▶ **Exercise requirements**
Reproduce the items that follow with every occurrence of "categories" swapped for "groups" and all other text kept unchanged. Omit the pictures from your output.

▶ **Data extracts**
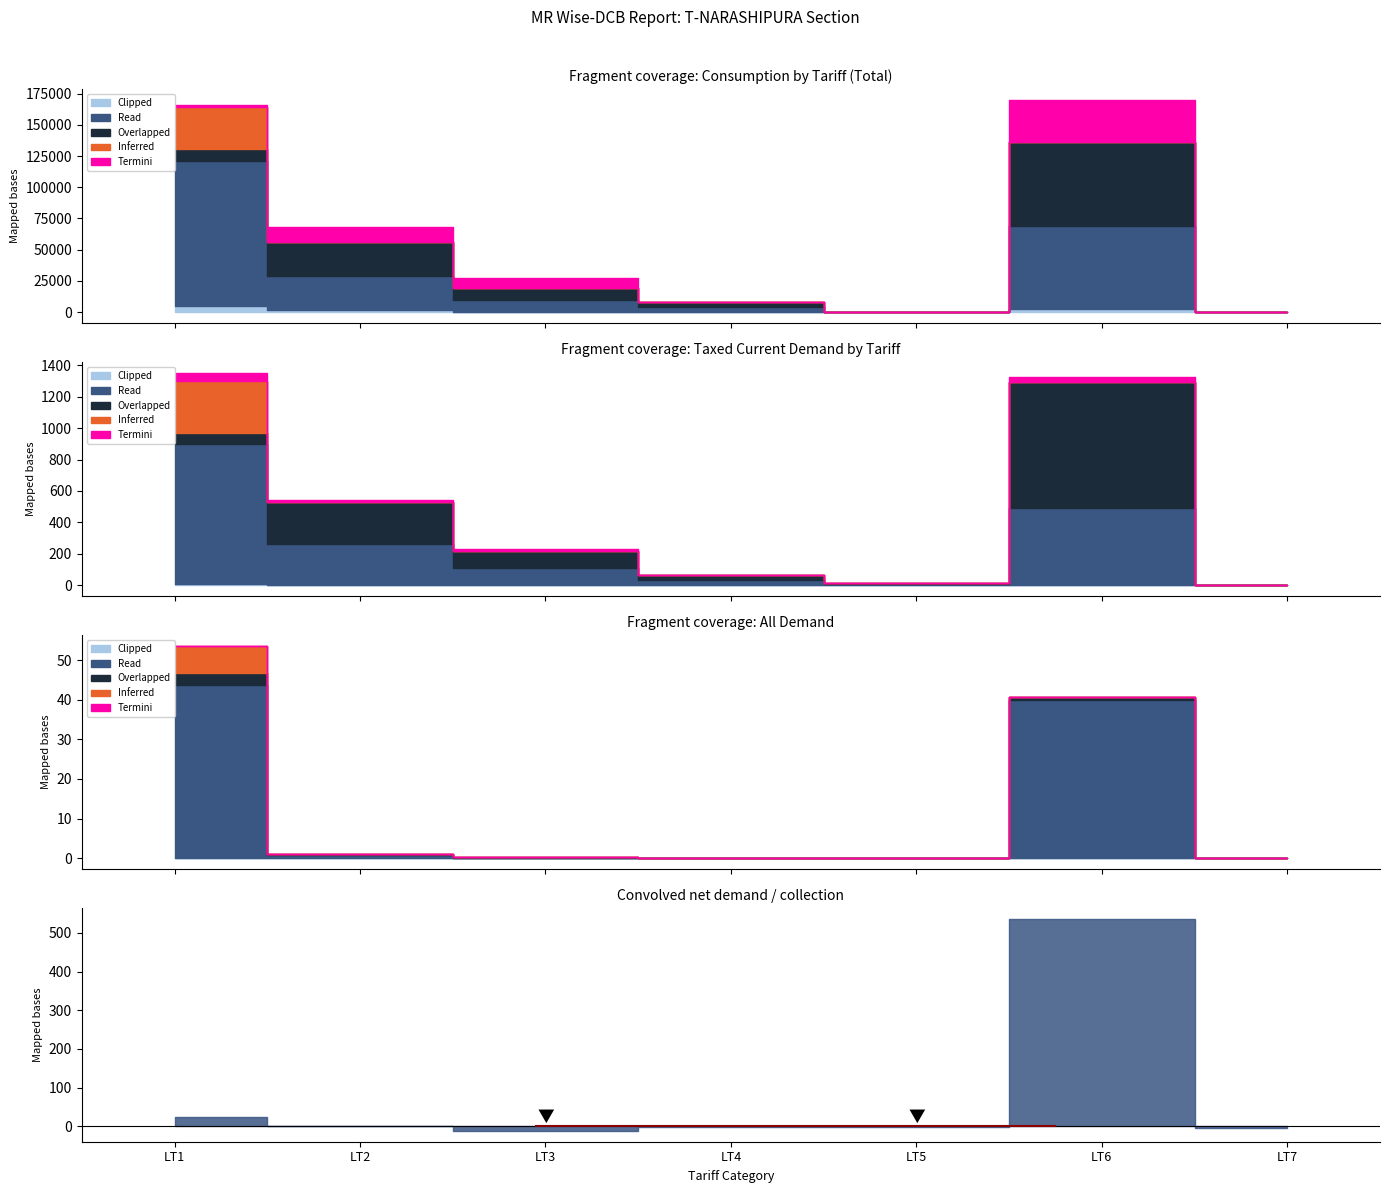

Reading left to right, what are all the values shown in this chart?

Read: 116767	27067	9769	3924	185	66791	0
Overlapped: 9031	27067	9769	3924	185	66791	0
Inferred: 34154	0	0	0	0	0	0
Termini: 1578	12331	7473	0	102	33894	0
Clipped: 4640	2059	1	0	0	2580	0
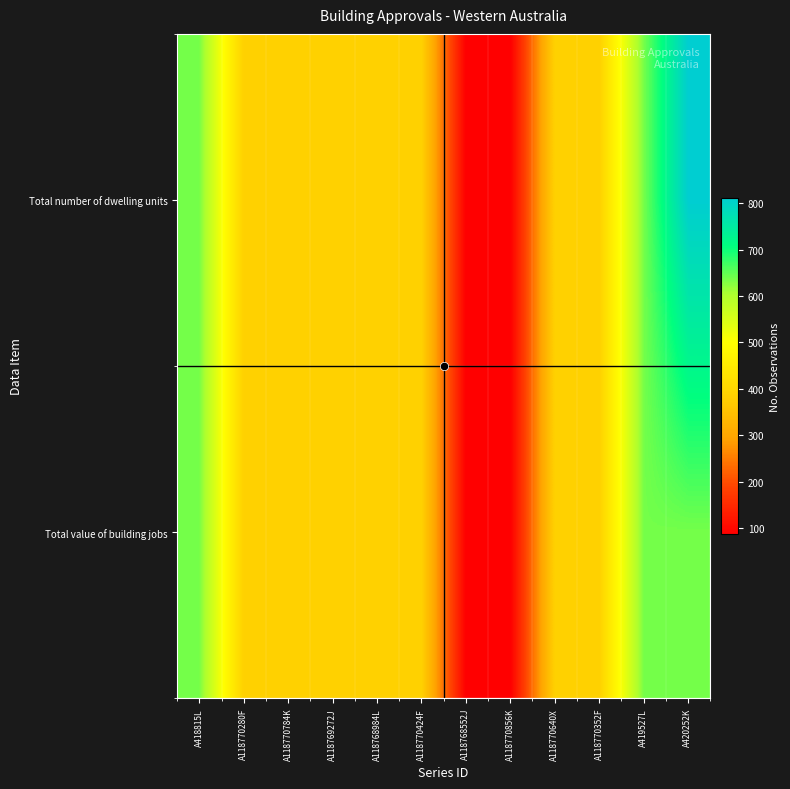

At how many categories does at least one series exceed 570?

3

▶ **Finished task**
Reading left to right, what are all the values shown in this chart?

Read: 116767	27067	9769	3924	185	66791	0
Overlapped: 9031	27067	9769	3924	185	66791	0
Inferred: 34154	0	0	0	0	0	0
Termini: 1578	12331	7473	0	102	33894	0
Clipped: 4640	2059	1	0	0	2580	0

At how many groups does at least one series exceed 570?

3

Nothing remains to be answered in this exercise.